Task objective: Once you reach the line holding "Identify the document", write out that line and every later one exactly, ending with the last line of the data; write nothing else.

___ Recorded information ___

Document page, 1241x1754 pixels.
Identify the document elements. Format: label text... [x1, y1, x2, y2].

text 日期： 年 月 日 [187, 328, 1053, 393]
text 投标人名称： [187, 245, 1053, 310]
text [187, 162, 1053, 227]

___

Answer below:
Identify the document elements. Format: label text... [x1, y1, x2, y2].

text 日期： 年 月 日 [187, 328, 1053, 393]
text 投标人名称： [187, 245, 1053, 310]
text [187, 162, 1053, 227]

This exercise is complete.